It takes more than words to deconstruct capitalism

December 11, 1996
Issue 

Comment by Doug Lorimer

In my opinion, Greg Ogle's review of Katherine Gibson and Julie Graham's book The End of Capitalism in GLW #256 concedes far too much to the drivel of these "post-modernists". For example:

lHe writes, "many on the left abandoned such economic reduction long ago [i.e., the Marxist understanding that "society is structured by class, of people and institutions being constrained (if not positively formed) by material conditions which ultimately relate to a particular production dynamic"], not least because of powerful feminist criticism that gender oppression could not be reduced to class."

Of course, "gender oppression" (i.e., the social relation of male privilege-female oppression) cannot be reduced to class divisions and class oppression. Orthodox Marxists (as opposed to vulgar "Marxists", particularly those of the Stalinist school of economic determinism) never sought to do so. What they have affirmed, beginning with Engels' Origin of the Family, Private Property and the State, is that the oppression of women arose as a result of the fragmentation of clan-based societies into separate family units, and that this process was driven forward by the emergence of the institution of private property in the means of production (the foundation of the division of society into classes).

lHe expresses sympathy with the authors' eclectic view that "no one dynamic (e.g. class) is privileged as the fundamental cause" of the historical process.

Again, orthodox Marxists have never argued that the conflict between classes is the fundamental cause of the historical process.

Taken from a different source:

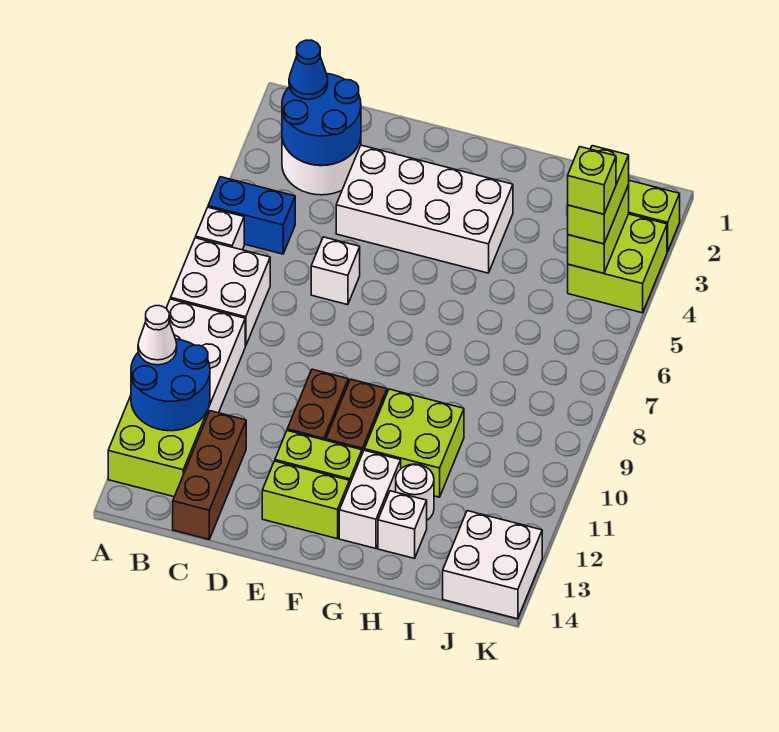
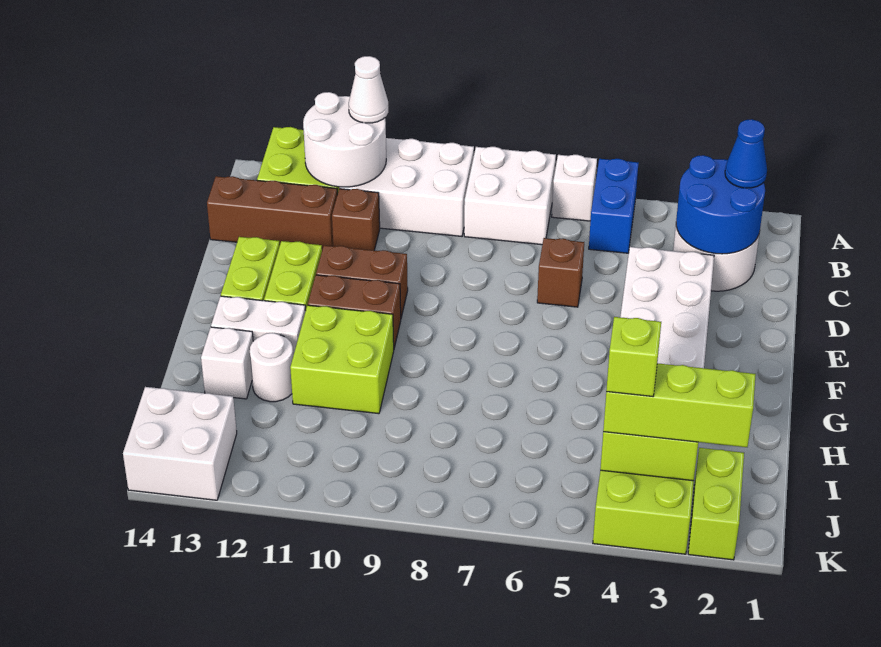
blue 2x2 round brick [131,339,210,431] -> white 2x2 round brick [303,92,386,187]
none -> brown 1x1 brick [332,189,380,250]
white 1x1 brick [311,237,360,305] -> brown 1x1 brick [537,238,584,307]
lime 1x2 brick [568,146,629,244] -> lime 1x3 brick [603,363,756,447]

Beginning with Marx himself, they have argued that the driving force of human history has been the dialectic between the development of the productive forces (above all, the knowledge and techniques used by people to secure their means of life) and the social relations of production (the way in which people organise themselves to produce their means of life).

It is only in class-divided societies (i.e. societies in which the social relations of production place large groups of people in an unequal relation to the appropriation of the results of material production) that the class struggle is the driving force of history.

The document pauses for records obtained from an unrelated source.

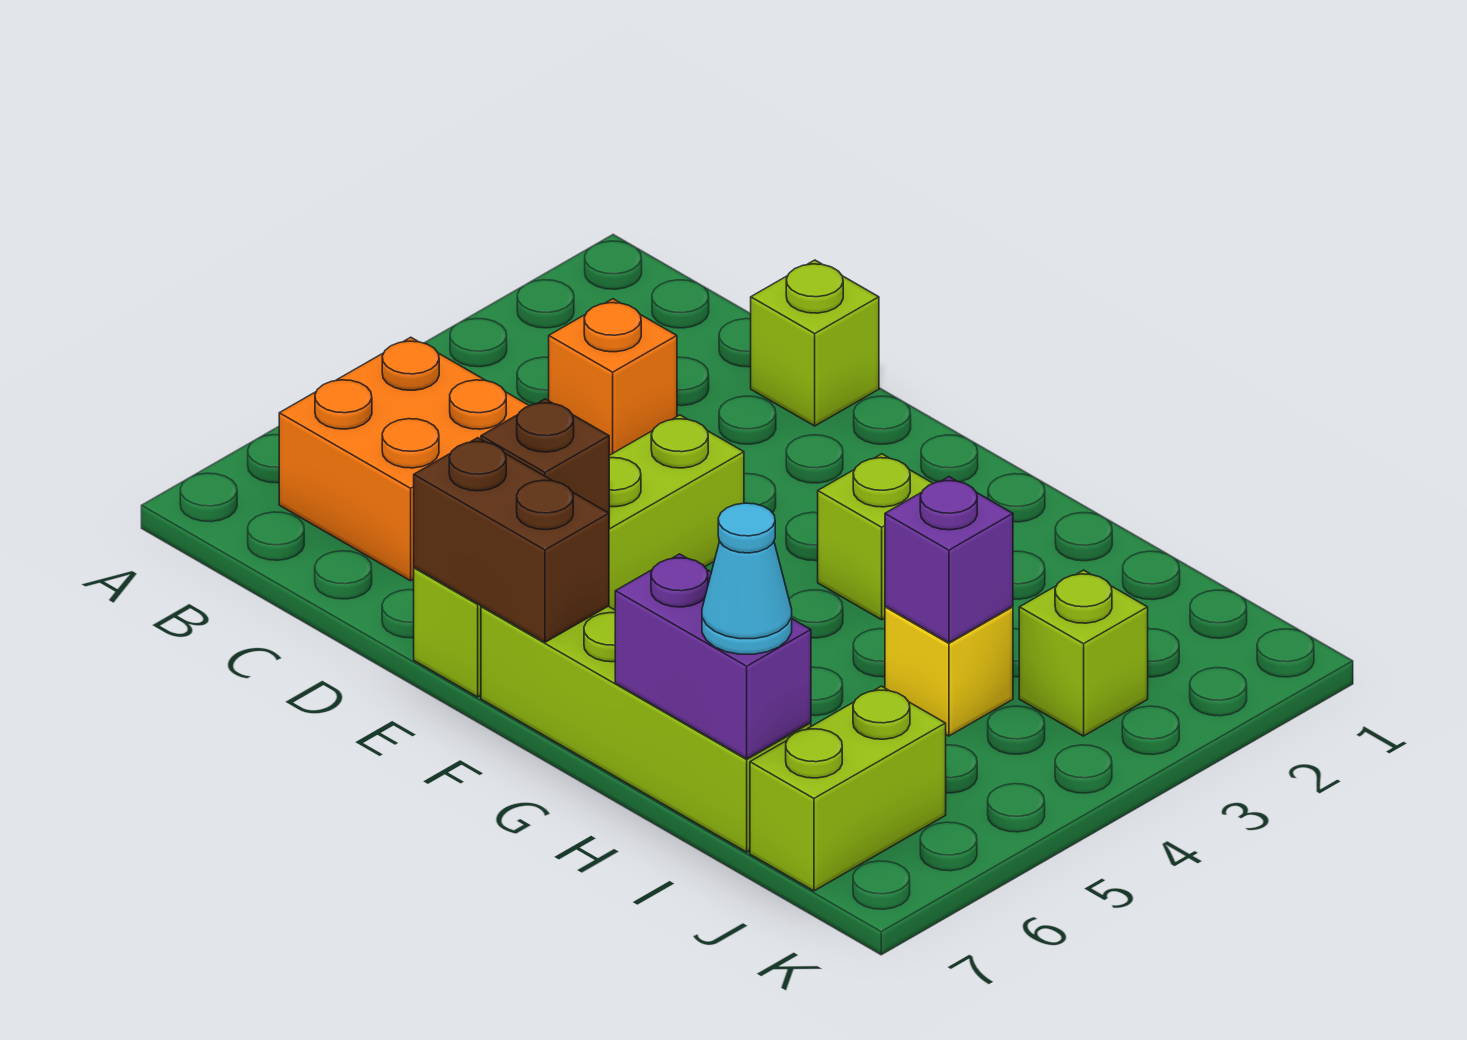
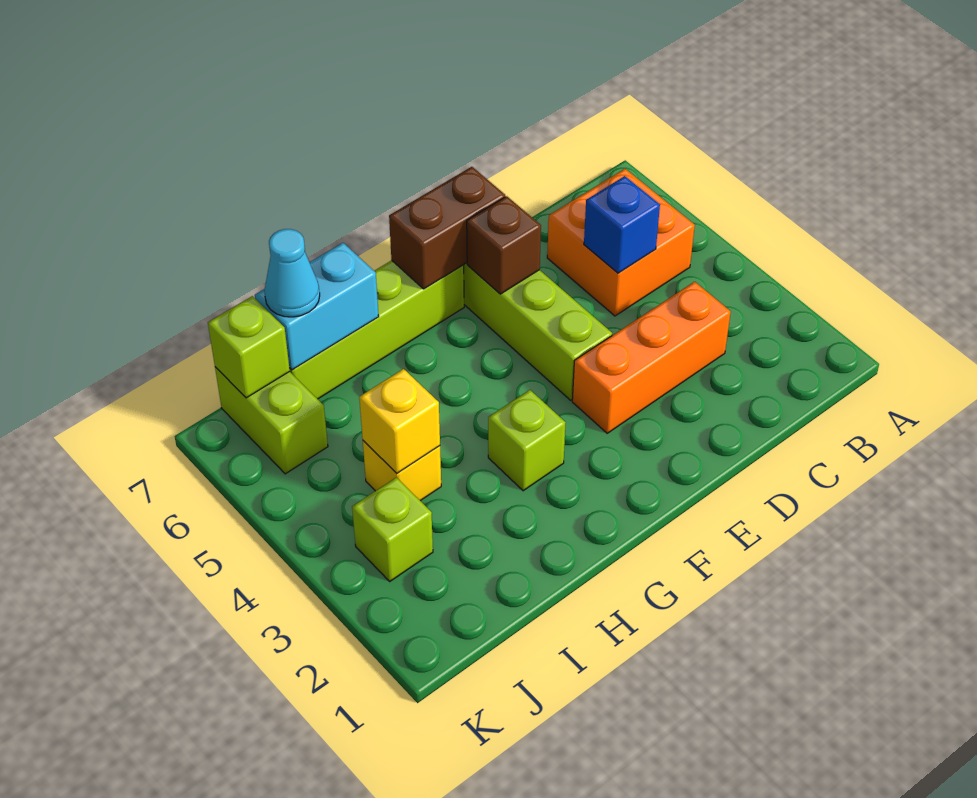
orange 1x1 brick [549,299,677,455] -> orange 1x3 brick [572,282,731,433]
none -> blue 1x1 brick [584,176,660,273]
lime 1x1 brick [751,260,879,426] -> lime 1x1 brick moved to [208,296,290,398]
purple 1x2 brick [615,554,811,759] -> cyan 1x2 brick [255,243,379,370]
purple 1x1 brick [885,477,1013,643] -> yellow 1x1 brick [359,369,440,473]

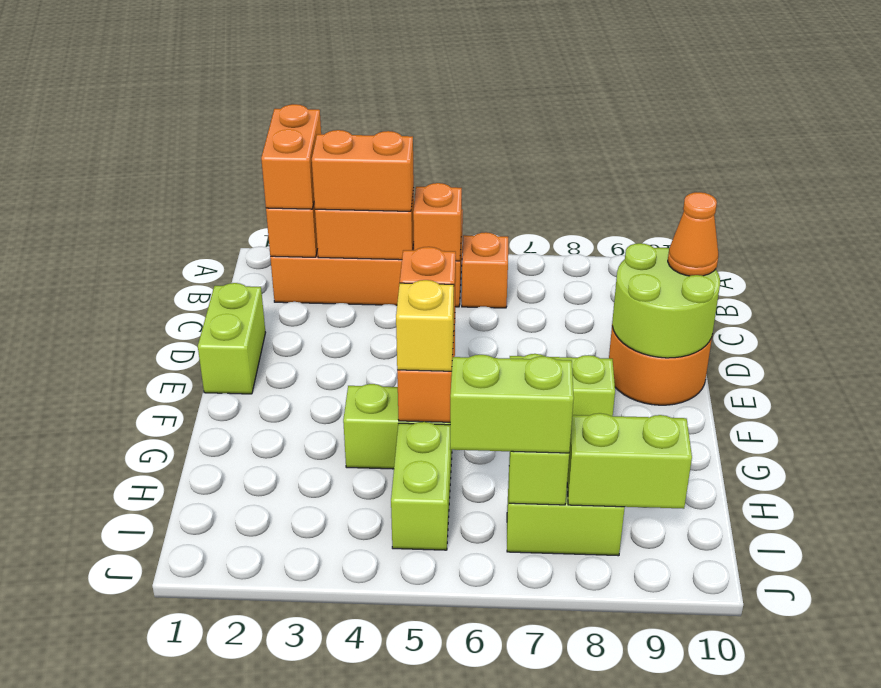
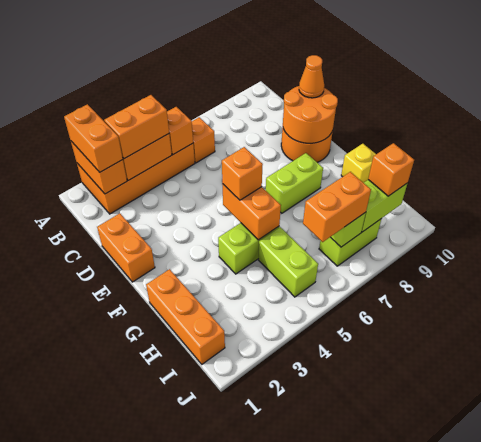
lime 1x2 brick [198,283,266,394] -> orange 1x2 brick [97,213,155,282]
lime 2x2 round brick [612,243,720,358] -> orange 2x2 round brick [283,86,338,143]
none -> orange 1x3 brick [146,269,225,364]
yellow 1x1 brick [396,280,454,371] -> yellow 1x1 brick moved to [341,144,376,183]
lime 1x2 brick [450,355,574,453] -> orange 1x2 brick [303,172,371,242]
none -> orange 1x1 brick [368,143,414,196]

lOgle seems swayed by Gibson and Graham's conclusion that capitalism can be replaced by socialism through "looking for, celebrating and building" some of the existing non-capitalist forms of production, e.g., household production. But all of these non-capitalist forms of production are totally dependent upon capitalist production (the latter is the source for all the ingredients and instruments used in household production).

The capitalist system has subordinated all aspects of social life to itself. In the long run, reforms are doomed by the logic and power of capital. Capitalism must be abolished in its entirety or not at all. This is the material reality of the society we live in, and no amount of post-modernist "deconstruction" of words will help us change it.

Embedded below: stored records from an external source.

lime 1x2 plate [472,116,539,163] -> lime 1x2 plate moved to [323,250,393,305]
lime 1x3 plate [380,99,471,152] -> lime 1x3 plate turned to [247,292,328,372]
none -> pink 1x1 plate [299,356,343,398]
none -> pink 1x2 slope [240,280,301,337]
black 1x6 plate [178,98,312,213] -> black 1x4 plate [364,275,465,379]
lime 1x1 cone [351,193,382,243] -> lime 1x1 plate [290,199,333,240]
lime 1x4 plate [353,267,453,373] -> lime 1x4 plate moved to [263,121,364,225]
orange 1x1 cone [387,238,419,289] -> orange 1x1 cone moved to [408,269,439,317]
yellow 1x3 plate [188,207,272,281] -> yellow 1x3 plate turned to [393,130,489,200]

Of course, this does not mean that we should "wait for the revolution". We must seek to mobilise the largest numbers of working people to fight for social reforms that defend and improve their conditions of life. Fighting for social reforms which contradict the logic and power of capital ("socialist policies") is part of the process of educating and organising the social force (the working class) to make a socialist revolution.
[Doug Lorimer is a member of the National Executive of the Democratic Socialist Party.]